Mémoire-miroir d'enfance / 7

© Jean-Luc de Laguarigue. Alain et Claudie 1954
Pour Évelyne…

Au verso de la photographie : Martinique, août 1 954. Je n’étais pas né, l’image me précédera et me suivra. Ils sont beaux, ils sont jeunes, ils sont morts.
Elle a quitté sa place de conductrice pour se rapprocher de lui. Peut-être était-elle déjà assise en passager et il la légèrement poussée pour la prise de vues ; peu importe. Le pare-brise est divisé en deux et leur emplacement géométriquement bien choisi, crée un cadre à l’intérieur du cadre. Son bras, à lui, l’entoure et sa main semble tenir le volant, mouvement qui vient fermer la scène et forme le nid. L’essuie-glace à gauche est manquant et c’est mieux pour la composition ; sa présence aurait créé une ligne supplémentaire et inopportune. Son support en triangle vient marquer une nouvelle division répondant à celle, plus grande, dessinée par la tringle du pare-brise. Son regard, à elle, est illuminé par le léger reflet que lui renvoie le miroir du rétroviseur, il est profond et intense ; on ne voit que lui en prime abord. Elle porte une parure ; collier et boucles d’oreilles assorties et paraît ainsi apprêtée pour une sortie, ou une visite. Elle devait être séduite par son côté, à lui, un peu relâché, un peu voyou, un peu James Dean. Il regarde droit devant lui et sa cigarette vient en accentuer la direction. Ses yeux, à elle, sont un peu en coin comme si elle l’appelait avec insistance pour lui dire : « regarde comme je suis belle ».
Ils se sont aimés.
Le photographe a-t-il perçu le reflet sur la droite du pare-brise qui serait venu effacer les visages si les personnages n’avaient pas été placés autrement. Ce miroitement vient cependant combler un vide, une absence, et par opposition de lumière rend plus fort la présence des amants.

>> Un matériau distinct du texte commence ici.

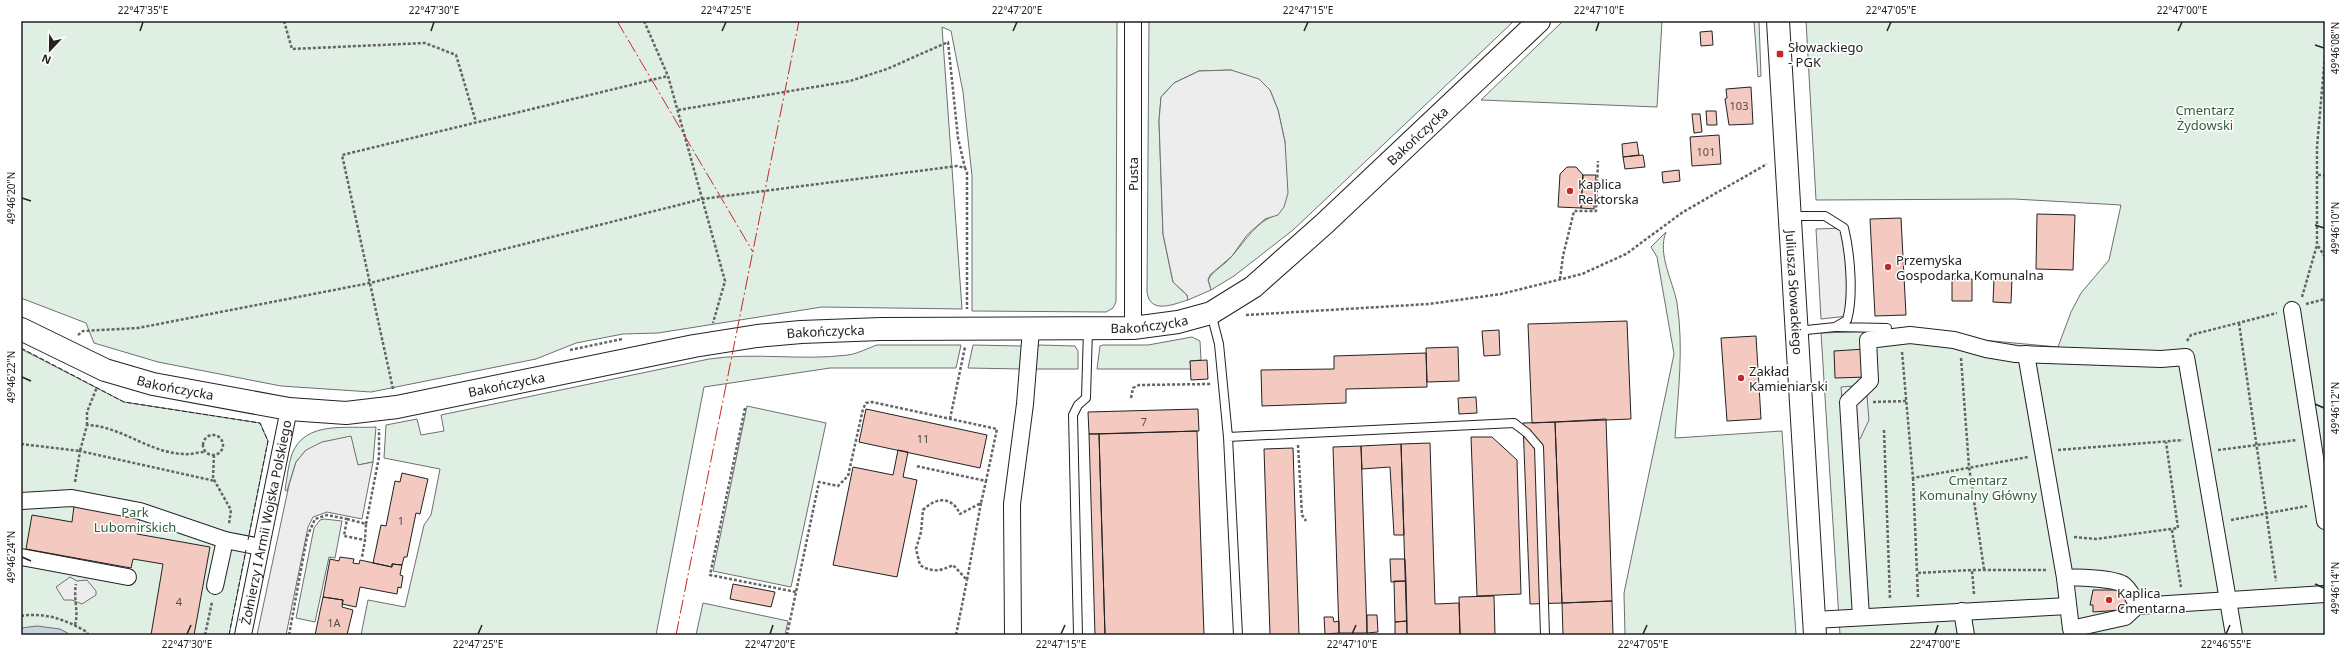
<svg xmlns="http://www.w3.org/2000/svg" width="2346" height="656" viewBox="0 0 2346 656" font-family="'Noto Sans',sans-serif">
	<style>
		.green { fill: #e0efe3; stroke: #6f6f6f }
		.parking { fill: #ededed; stroke: #6f6f6f }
		.water { fill: #c7d3dd; stroke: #6f6f6f }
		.building { fill: #f3c9c0; stroke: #222 }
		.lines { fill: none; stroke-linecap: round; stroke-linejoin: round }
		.lane-casing { stroke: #222; stroke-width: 10 }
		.street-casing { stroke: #222; stroke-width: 18 }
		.secondary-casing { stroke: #222; stroke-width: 24 }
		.path { stroke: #646464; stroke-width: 2.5; stroke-dasharray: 3 2; stroke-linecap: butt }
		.lane { stroke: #fff; stroke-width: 8 }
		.street { stroke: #fff; stroke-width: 16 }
		.secondary { stroke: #fff; stroke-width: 22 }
		.fence { stroke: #222; stroke-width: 1; stroke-dasharray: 5 2; stroke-linecap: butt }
		.power { stroke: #c62828; stroke-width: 1; stroke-dasharray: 14 3 2 3; stroke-linecap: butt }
		.ticks { fill: none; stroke: #222; stroke-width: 1.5 }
		.poi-dot { fill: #c62828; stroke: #fff; stroke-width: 1.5 }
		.labels { text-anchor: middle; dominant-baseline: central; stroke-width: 3; stroke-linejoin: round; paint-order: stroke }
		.number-label { font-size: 11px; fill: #564c4a }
		.poi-label { font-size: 13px; fill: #222; stroke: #fff; text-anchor: start }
		.park-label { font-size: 13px; fill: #2f5e38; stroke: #fff }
		.street-label { font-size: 13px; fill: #222; stroke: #fff }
		.neatline { fill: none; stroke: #222; stroke-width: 1.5 }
		.ticks-label { font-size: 10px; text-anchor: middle; fill: #222 }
	</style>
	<rect width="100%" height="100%" fill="#fff"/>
	<path class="green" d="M 21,21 L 1117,21 L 1116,302 L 1113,308 L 1106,312 L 972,311 L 972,176 L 963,92 L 951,31 L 942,27 L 962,309 L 822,307 L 658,333 L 623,334 L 576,343 L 536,359 L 371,392 L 281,386 L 158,362 L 94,343 L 86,323 L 21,298 Z
		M 1149,21 L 1514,21 L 1293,230 L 1234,276 L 1211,290 L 1208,280 C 1213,270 1225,265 1232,256 C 1247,239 1255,222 1278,214 L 1285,142 L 1278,110 L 1270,90 L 1231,70 L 1199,71 L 1174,83 L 1161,97 L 1159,121 L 1163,234 L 1173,282 L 1187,295 L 1188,300 C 1174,304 1150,315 1147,292 Z
		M 1563,21 L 1662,21 L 1657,107 L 1481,100 Z
		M 1754,21 L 1759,21 L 1761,76 L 1758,77 Z
		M 1806,21 L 2325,21 L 2325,635 L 1840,635 L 1821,333 L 1883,331 L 2058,347 L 2071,312 L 2081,293 L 2109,260 L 2121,205 L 2014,199 L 1816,200 Z
		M 1666,232 C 1657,254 1673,281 1677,303 C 1684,348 1678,393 1675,438 L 1782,431 L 1796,635 L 1625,635 L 1624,593 L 1674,354 L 1657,257 L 1651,247 Z
		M 1192,337 L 1200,341 L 1201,360 L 1190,361 L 1191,369 L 1097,369 L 1100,346 L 1103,345 L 1148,345 Z
		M 877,345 L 961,345 L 956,368 L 830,368 L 704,387 L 656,635 L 361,635 L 368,600 L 405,607 L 424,525 L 431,515 L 440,469 L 384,458 L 386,425 L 417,419 L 421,435 L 444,431 L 441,415 L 709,359 C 755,352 801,361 848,355 C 857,354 868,348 877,345 Z
		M 973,345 L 1022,346 L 1021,369 L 968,368 Z
		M 1039,345 L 1075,346 L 1078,351 L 1078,369 L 1033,369 L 1035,350 Z
		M 21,349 L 124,402 L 260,423 L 268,441 L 229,635 L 21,635 Z
		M 747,406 L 826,423 L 791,587 L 713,571 Z
		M 376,427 L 373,462 L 358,465 L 306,450 L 296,462 L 287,491 L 285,490 C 287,479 288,465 292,454 C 305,420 347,429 376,427 Z
		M 324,519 L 342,521 L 335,558 L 329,557 L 315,622 L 296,618 L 314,528 L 320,520 Z
		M 703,603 L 788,621 L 785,635 L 696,635 Z"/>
	<path class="parking" d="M 1231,70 L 1259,79 L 1270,90 L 1278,110 L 1285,142 L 1288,193 L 1284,207 L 1278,215 L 1265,219 L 1247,235 L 1232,256 L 1210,275 L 1208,280 L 1211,290 L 1188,300 L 1187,295 L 1173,282 L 1163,234 L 1159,121 L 1161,97 L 1174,83 L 1199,71 Z
		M 1844,228 L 1847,241 L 1848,316 L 1821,319 L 1816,229 Z
		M 1866,385 L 1869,420 L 1860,439 L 1845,439 L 1841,387 Z
		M 351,436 L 358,465 L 373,462 L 362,519 L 327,512 L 313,517 L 308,527 L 286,635 L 257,635 L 289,485 L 296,462 L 306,450 L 322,442 Z
		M 70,577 L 77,581 L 87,580 L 96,591 L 96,595 L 82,604 L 72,600 L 64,600 L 56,587 Z"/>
	<path class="water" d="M 37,626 L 60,629 L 71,635 L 21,635 L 21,628 Z"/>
	<path class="building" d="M 1712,31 L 1713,45 L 1701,46 L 1700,32 Z
		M 1751,87 L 1753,124 L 1729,125 L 1725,99 L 1727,98 L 1726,89 Z
		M 1706,111 L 1716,111 L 1717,125 L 1707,125 Z
		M 1692,114 L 1700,114 L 1702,132 L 1694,133 Z
		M 1719,135 L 1721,164 L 1692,166 L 1690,137 Z
		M 1637,142 L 1639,155 L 1623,157 L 1622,144 Z
		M 1643,155 L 1645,167 L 1625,169 L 1623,157 Z
		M 1567,167 L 1576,167 L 1583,175 L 1581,208 L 1558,207 L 1560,174 Z
		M 1679,170 L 1680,181 L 1663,183 L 1662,172 Z
		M 1583,175 L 1596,175 L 1594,209 L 1581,208 Z
		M 2037,214 L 2075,215 L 2073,270 L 2036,269 Z
		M 1901,218 L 1906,315 L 1875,316 L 1870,219 Z
		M 1952,279 L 1972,279 L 1972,301 L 1952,301 Z
		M 1994,279 L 2012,279 L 2011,303 L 1993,302 Z
		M 1627,321 L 1631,419 L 1532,423 L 1528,324 Z
		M 1499,330 L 1500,355 L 1484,356 L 1482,331 Z
		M 1756,336 L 1761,419 L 1727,421 L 1721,338 Z
		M 1458,347 L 1459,381 L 1427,382 L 1426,348 Z
		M 1865,349 L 1867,377 L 1835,378 L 1834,351 Z
		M 1426,353 L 1427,387 L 1346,389 L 1346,403 L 1262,406 L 1261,370 L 1334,369 L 1334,356 Z
		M 1207,360 L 1208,379 L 1191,380 L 1190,361 Z
		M 1476,397 L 1477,413 L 1459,414 L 1458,398 Z
		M 866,409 L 987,435 L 980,468 L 859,442 Z
		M 1198,409 L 1199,431 L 1089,434 L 1088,412 Z
		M 1606,419 L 1612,601 L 1562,603 L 1555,422 Z
		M 1555,422 L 1562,603 L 1530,604 L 1523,423 Z
		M 1197,431 L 1204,635 L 1105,635 L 1099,434 Z
		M 1089,434 L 1099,434 L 1105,635 L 1095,635 Z
		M 1471,437 L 1492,437 L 1517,460 L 1521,594 L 1477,596 Z
		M 1430,443 L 1435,604 L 1459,603 L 1460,635 L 1407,635 L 1401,444 Z
		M 1401,444 L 1404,535 L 1394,535 L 1390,467 L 1362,469 L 1361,446 Z
		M 1361,446 L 1367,633 L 1339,633 L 1333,447 Z
		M 1293,448 L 1299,635 L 1270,635 L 1264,449 Z
		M 898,450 L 908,452 L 903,477 L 917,480 L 897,577 L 833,565 L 853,467 L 893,475 Z
		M 402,473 L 428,479 L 420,514 L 416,513 L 407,557 L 404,557 L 402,565 L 392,564 L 392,567 L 373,563 L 381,525 L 386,526 L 395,481 L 400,482 Z
		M 74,506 L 140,517 L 137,534 L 210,547 L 194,635 L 151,635 L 163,564 L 133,559 L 131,568 L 26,549 L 32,515 L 72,522 Z
		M 340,557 L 354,559 L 353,563 L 359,564 L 360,560 L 392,567 L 392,564 L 402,565 L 400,575 L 403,576 L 401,588 L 398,587 L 397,594 L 360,587 L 356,607 L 342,604 L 343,600 L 323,597 L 330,559 L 339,561 Z
		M 1390,559 L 1405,559 L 1406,581 L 1391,582 Z
		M 1394,581 L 1406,581 L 1407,621 L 1395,622 Z
		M 733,584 L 775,592 L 771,607 L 730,599 Z
		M 2093,590 L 2122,590 L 2128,603 L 2122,607 L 2122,610 L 2093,612 L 2093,605 L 2090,605 Z
		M 1494,596 L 1495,635 L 1460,635 L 1459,597 Z
		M 323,597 L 343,600 L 342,607 L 353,610 L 347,635 L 315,635 Z
		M 1612,601 L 1613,635 L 1563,635 L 1562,603 Z
		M 1367,615 L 1377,615 L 1378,632 L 1367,633 Z
		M 1324,617 L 1333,617 L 1334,622 L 1339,621 L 1339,633 L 1325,634 Z
		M 1407,621 L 1407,635 L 1395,635 L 1395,622 Z"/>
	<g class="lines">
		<defs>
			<path id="lane" d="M 1790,216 L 1825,216 L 1844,228 C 1850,252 1854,296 1847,320 L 1835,327 L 1797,331
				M 1211,313 L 1219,344 L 1228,437 L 1238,635
				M 1836,327 L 1887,328
				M 1228,437 L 1514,423 L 1527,433 L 1539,447 L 1545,635
				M 1078,635 L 1073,415 L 1078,405 L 1086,398 L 1088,329"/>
			<g id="street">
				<path d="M 1133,21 L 1133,328"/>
				<path d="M 2292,310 L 2325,521"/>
				<path d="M 2026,354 L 2065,578"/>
				<path d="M 21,501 L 72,498 L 140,511 L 225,540 L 261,547"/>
				<path d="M 21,557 L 128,577"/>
				<path d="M 215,586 L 225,540"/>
				<path d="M 2137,606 C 2134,598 2131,591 2124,585 C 2115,578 2076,577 2065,578 L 2071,629 L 2125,617 L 2137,606 L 2325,594"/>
				<path d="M 1962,611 L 1966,635"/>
				<path d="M 1861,617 L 1848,402 L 1870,381 L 1868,340 L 1910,335 L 1954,340 L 1986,349 L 2016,354 L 2161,359 L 2186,357 L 2234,635"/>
				<path d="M 1814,620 L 2068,606"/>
				<path id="s1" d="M 243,635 L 289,409"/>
				<path d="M 1013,635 L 1012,504 L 1025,404 L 1031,329"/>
			</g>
			<g id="secondary">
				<path id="s2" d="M 1778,21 L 1815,635"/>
				<path id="s3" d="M 21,329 L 105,370 L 153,384 L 289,409 L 346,413 L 397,407 L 694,346 L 757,336 L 801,332 L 881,329 L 1133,328 L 1178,322 L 1211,313 L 1253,287 L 1324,224 L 1539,21"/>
			</g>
		</defs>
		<use href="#lane" class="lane-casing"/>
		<use href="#street" class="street-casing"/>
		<use href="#secondary" class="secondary-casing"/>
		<path class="path" d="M 284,21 L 292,49 L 425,43 L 456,55 L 476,122
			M 644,21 L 668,76
			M 678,110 L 850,81 L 887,69 L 948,42 L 958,138 L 965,168
			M 2318,175 L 2325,175
			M 2318,246 L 2325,257
			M 1560,279 L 1563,256 L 1574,211 L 1596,211 L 1598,161
			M 2302,297 L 2317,245 L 2317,147 L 2325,55
			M 2306,304 L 2325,299
			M 1246,315 L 1429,304 L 1501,294 L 1582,274 L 1626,254 L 1683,212 L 1767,164
			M 2239,323 L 2276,581
			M 78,335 L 83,331 L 138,328 L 370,283 L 702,199 L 957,166 L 965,168 L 967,172 L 967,309
			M 2187,341 L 2191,335 L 2277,313
			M 570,350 L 622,339
			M 1902,352 L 1913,478 L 2028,457
			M 1961,358 L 1969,467 L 1984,569
			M 393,389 L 342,155 L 668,76 L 725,281 L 713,323
			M 1131,398 L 1133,388 L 1139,385 L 1211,384
			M 1873,402 L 1907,401
			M 745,408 L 710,575 L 796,592
			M 950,419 L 965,347
			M 87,425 L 87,412 L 97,387
			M 1884,430 L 1890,599
			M203 445a10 10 0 1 1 20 0a10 10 0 1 1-20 0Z
			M 21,444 L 80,451 L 87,425 C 121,426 149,453 184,454 C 190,455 198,452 205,452
			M 1298,445 L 1302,515 L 1306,521
			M 2058,450 L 2183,440
			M 2218,450 L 2297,440
			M 214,455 L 213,478 L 231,510 L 229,524
			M 1913,478 L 1917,573
			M 75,482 L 80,451 L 215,481
			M 981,503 L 967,580 L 953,565 C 941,571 932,573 920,565 L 916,549 L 921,532 L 923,510 C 936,497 952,496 960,514 L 981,503 L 986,481
			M 347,519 L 366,524 L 365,540
			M 2231,520 L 2307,506
			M 366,524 L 379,457 L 379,429
			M 2172,530 L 2181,587
			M 2074,537 L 2096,539 L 2178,528 L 2166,442
			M 1974,594 L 1972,570 L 2047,570
			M 1918,597 L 1917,573 L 1972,570
			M 21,616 C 46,612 66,620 87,632 L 88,635
			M 75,625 C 79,612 73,598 76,584
			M 205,635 L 212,602
			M 289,635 L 307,537 L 315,519 L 327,515 L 347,519 L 344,536 L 365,540 L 362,557
			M 787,635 L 819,482 L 838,486 L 848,476 L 863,409 L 866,403 L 872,402 L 997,429 L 986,481 L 916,466
			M 956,635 L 967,580"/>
		<use href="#lane" class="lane"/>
		<use href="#street" class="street"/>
		<use href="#secondary" class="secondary"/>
		<path class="fence" d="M 21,348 L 124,402 L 260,423 L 268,441 L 248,540
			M 229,635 L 246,550"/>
		<path class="power" d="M 617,21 L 753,252
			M 676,635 L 799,21"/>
	</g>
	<path class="ticks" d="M 140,31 L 143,22M 431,31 L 434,22M 722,31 L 726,22M 1013,31 L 1017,22M 1304,31 L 1308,22M 1596,31 L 1599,22M 1887,31 L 1891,22M 2178,31 L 2182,22M 2315,45 L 2324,48M 22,198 L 31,201M 2315,225 L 2324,228M 22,377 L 31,381M 2315,404 L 2324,408M 22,557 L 31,561M 2315,584 L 2324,588M 187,634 L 191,625M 478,634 L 482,625M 770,634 L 773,625M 1061,634 L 1065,625M 1352,634 L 1356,625M 1643,634 L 1647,625M 1935,634 L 1938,625M 2226,634 L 2230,625"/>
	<g class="poi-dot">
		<rect x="1776" y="50" width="8" height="8" rx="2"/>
		<circle cx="1570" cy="191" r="4"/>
		<circle cx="1888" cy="267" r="4"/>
		<circle cx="1741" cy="378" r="4"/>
		<circle cx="2109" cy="600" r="4"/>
	</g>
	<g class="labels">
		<g class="number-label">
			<text x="1739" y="105">103</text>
			<text x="1706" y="151">101</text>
			<text x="1144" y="421">7</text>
			<text x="923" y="438">11</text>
			<text x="401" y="520">1</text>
			<text x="179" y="601">4</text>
			<text x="334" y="622">1A</text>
		</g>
		<g class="poi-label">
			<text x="1788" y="47">Słowackiego<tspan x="1788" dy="15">- PGK</tspan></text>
			<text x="1578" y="184">Kaplica<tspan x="1578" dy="15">Rektorska</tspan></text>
			<text x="1896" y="260">Przemyska<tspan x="1896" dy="15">Gospodarka Komunalna</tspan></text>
			<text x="1749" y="371">Zakład<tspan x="1749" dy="15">Kamieniarski</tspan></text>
			<text x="2117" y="593">Kaplica<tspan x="2117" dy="15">Cmentarna</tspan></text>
		</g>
		<g class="park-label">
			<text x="2205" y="110">Cmentarz<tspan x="2205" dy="15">Żydowski</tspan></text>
			<text x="1978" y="480">Cmentarz<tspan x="1978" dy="15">Komunalny Główny</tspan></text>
			<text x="135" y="512">Park<tspan x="135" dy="15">Lubomirskich</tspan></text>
		</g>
		<g class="street-label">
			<text stroke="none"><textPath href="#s3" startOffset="1486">Bakończycka</textPath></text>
			<text transform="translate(1133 174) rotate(-90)">Pusta</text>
			<text stroke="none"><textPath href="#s2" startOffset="272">Juliusza Słowackiego</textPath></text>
			<text stroke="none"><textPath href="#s3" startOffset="1150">Bakończycka</textPath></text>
			<text stroke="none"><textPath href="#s3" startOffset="826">Bakończycka</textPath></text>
			<text stroke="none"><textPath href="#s3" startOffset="502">Bakończycka</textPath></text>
			<text stroke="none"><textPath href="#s3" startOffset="166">Bakończycka</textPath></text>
			<text stroke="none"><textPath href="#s1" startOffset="115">Żołnierzy I Armii Wojska Polskiego</textPath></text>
		</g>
	</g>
	<rect width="2346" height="656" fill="none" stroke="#ffffff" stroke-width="44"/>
	<g transform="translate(50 50) rotate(202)" stroke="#ffffff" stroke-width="3" paint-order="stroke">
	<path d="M0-3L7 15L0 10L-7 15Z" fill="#222222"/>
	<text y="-6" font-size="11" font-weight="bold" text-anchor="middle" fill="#222222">N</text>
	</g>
	<rect x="22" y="22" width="2302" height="612" class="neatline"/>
	<g class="ticks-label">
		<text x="143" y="14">22°47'35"E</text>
		<text x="434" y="14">22°47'30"E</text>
		<text x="726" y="14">22°47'25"E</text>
		<text x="1017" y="14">22°47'20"E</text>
		<text x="1308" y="14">22°47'15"E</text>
		<text x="1599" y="14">22°47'10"E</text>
		<text x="1891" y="14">22°47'05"E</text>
		<text x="2182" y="14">22°47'00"E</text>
		<text transform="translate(2335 48) rotate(-90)" y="4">49°46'08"N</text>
		<text transform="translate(11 198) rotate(-90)" y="4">49°46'20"N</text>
		<text transform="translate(2335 228) rotate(-90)" y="4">49°46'10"N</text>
		<text transform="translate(11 377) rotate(-90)" y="4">49°46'22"N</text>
		<text transform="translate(2335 408) rotate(-90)" y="4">49°46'12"N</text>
		<text transform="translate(11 557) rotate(-90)" y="4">49°46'24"N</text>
		<text transform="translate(2335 588) rotate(-90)" y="4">49°46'14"N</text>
		<text x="187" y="648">22°47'30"E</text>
		<text x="478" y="648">22°47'25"E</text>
		<text x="770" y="648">22°47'20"E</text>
		<text x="1061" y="648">22°47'15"E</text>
		<text x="1352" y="648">22°47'10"E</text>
		<text x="1643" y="648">22°47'05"E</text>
		<text x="1935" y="648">22°47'00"E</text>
		<text x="2226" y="648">22°46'55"E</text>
	</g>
</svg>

Le premier plan de la photographie est construit par le capot de l’Américaine qui prend les deux tiers de l’image. Les reflets sur ce noir profond sont superbes et par contraste fait ressurgir les amoureux. On croirait à une projection dans un drive-in, ou encore à une photographie du tournage d’un film. Hitchcock n’est pas loin.
La photographie a pourtant été prise dans la cour intérieure de l’habitation sous les grands manguiers. Je l’ai toujours connu dans les albums de famille. Le 8 avril 1 958, Alain devait mourir brûlé dans le feu d’un accident au Diamant ; courant vers la mer, déployant des ailes de feu avant de s’écrouler sur la plage. Ce drame dont les conséquences et les répercussions inexprimables ne cesseront de se développer est le hors-champ de l’image.
Photographie, aujourd’hui, symbole d’un linceul.